▶ **Provided material**:
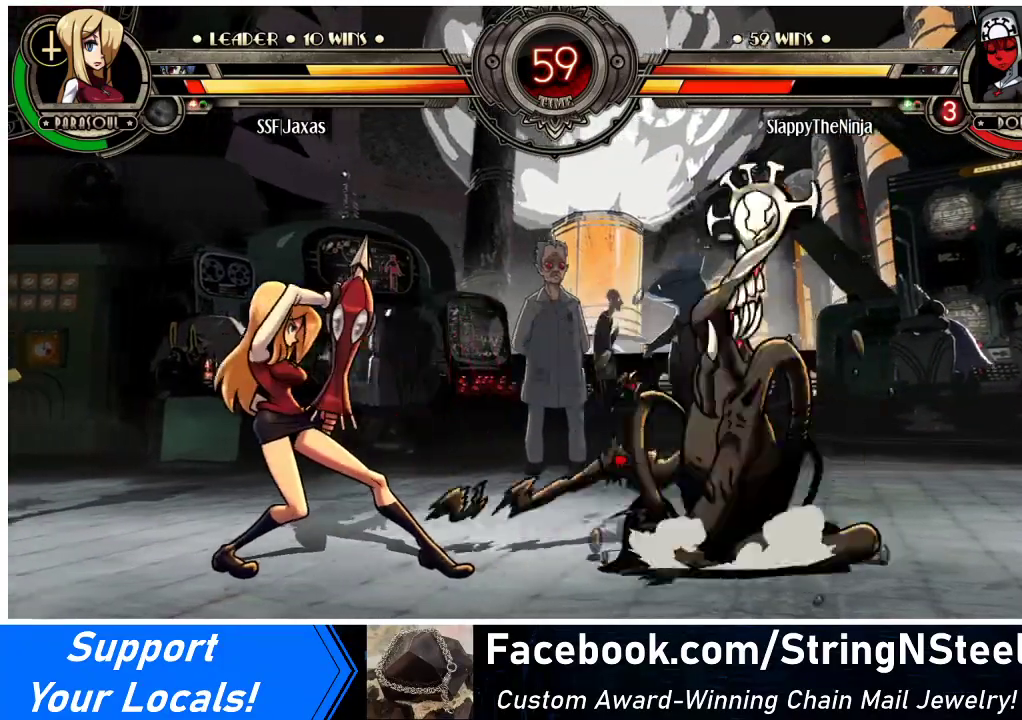
{"buttons": ["DPAD_DOWN", "DPAD_LEFT"], "events": []}
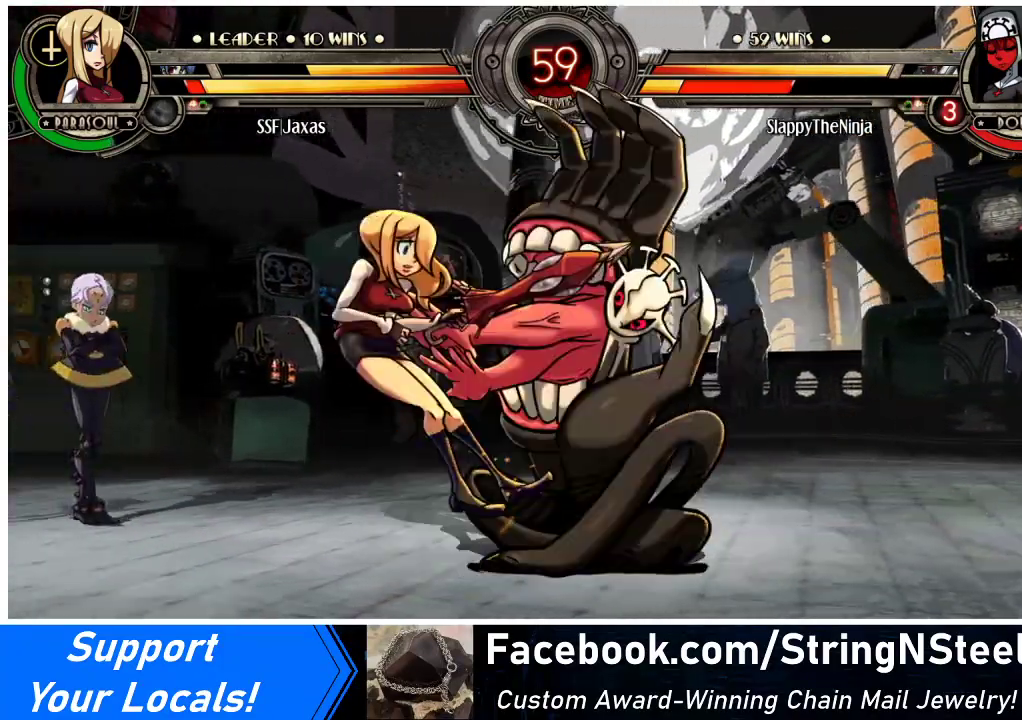
{"buttons": ["DPAD_LEFT"], "events": [[33, "SQUARE", "down"], [100, "SQUARE", "up"], [333, "SQUARE", "down"], [333, "TRIANGLE", "down"], [367, "DPAD_DOWN", "up"], [467, "SQUARE", "up"], [467, "TRIANGLE", "up"]]}
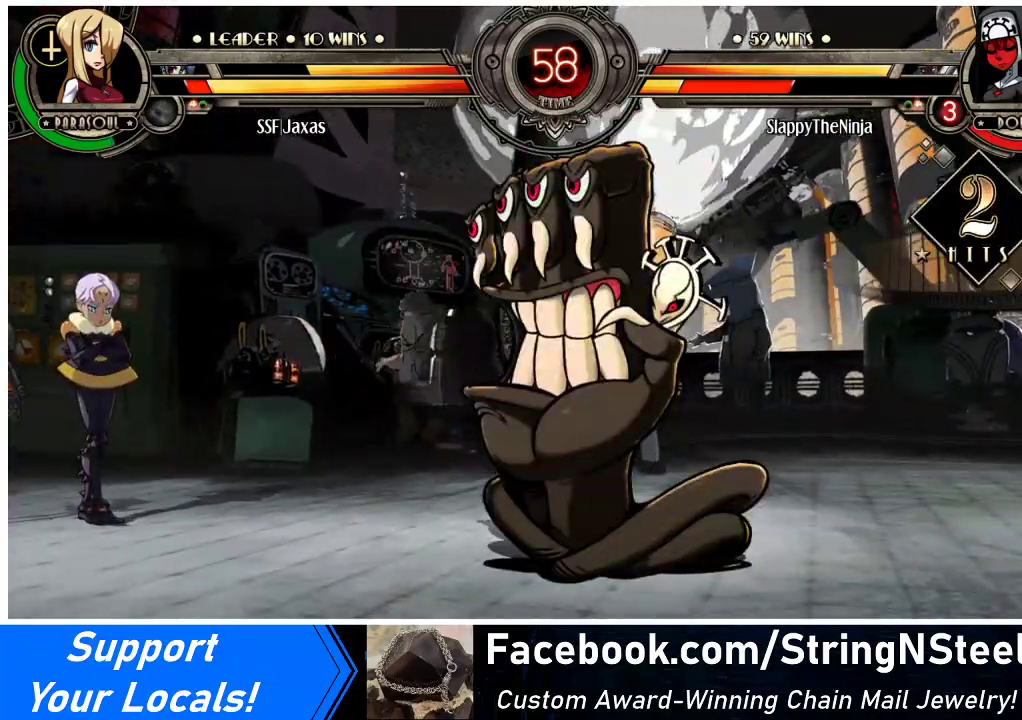
{"buttons": ["CROSS", "SQUARE", "TRIANGLE", "R1", "DPAD_LEFT"], "events": [[100, "SQUARE", "down"], [100, "TRIANGLE", "down"], [233, "SQUARE", "up"], [233, "TRIANGLE", "up"], [300, "TRIANGLE", "down"], [333, "SQUARE", "down"], [400, "CROSS", "down"], [400, "TRIANGLE", "up"], [433, "SQUARE", "up"], [500, "R1", "down"], [500, "SQUARE", "down"], [500, "TRIANGLE", "down"]]}
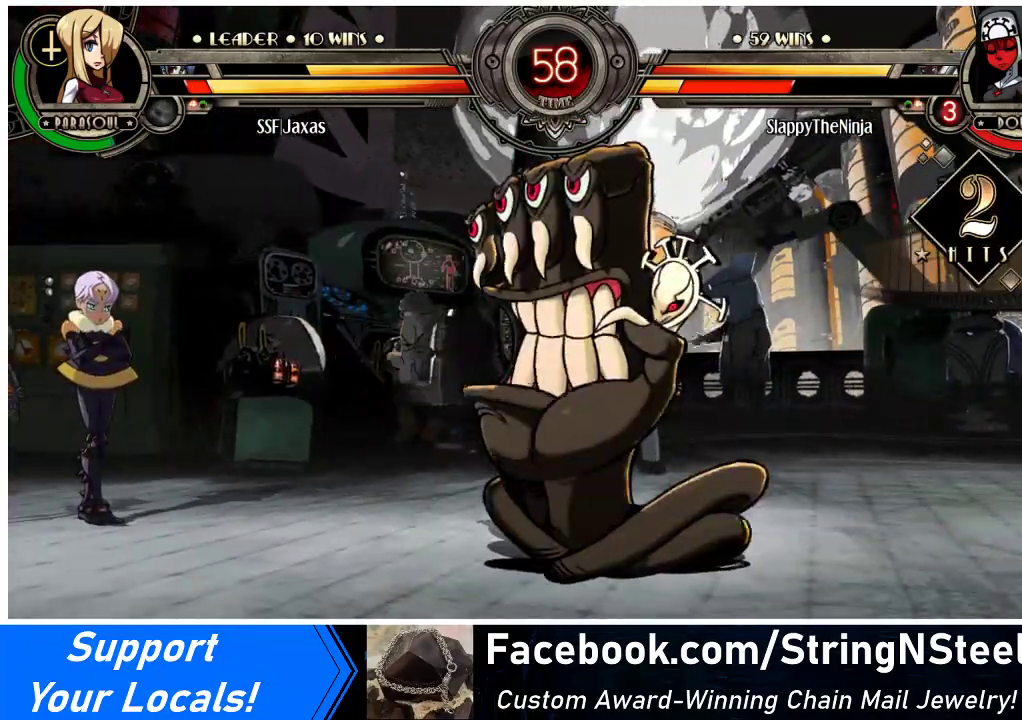
{"buttons": ["CROSS", "R1", "DPAD_LEFT"], "events": [[100, "CROSS", "up"], [100, "TRIANGLE", "up"], [133, "SQUARE", "up"], [200, "SQUARE", "down"], [200, "TRIANGLE", "down"], [233, "CROSS", "down"], [300, "SQUARE", "up"], [300, "TRIANGLE", "up"], [367, "CROSS", "up"], [400, "SQUARE", "down"], [400, "TRIANGLE", "down"], [467, "CROSS", "down"], [500, "SQUARE", "up"], [500, "TRIANGLE", "up"]]}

▶ **Work instructions**: Go through the listing and say how many lines contain the string "SQUARE", offering only the number.

▶ **Result of this exercise**: 3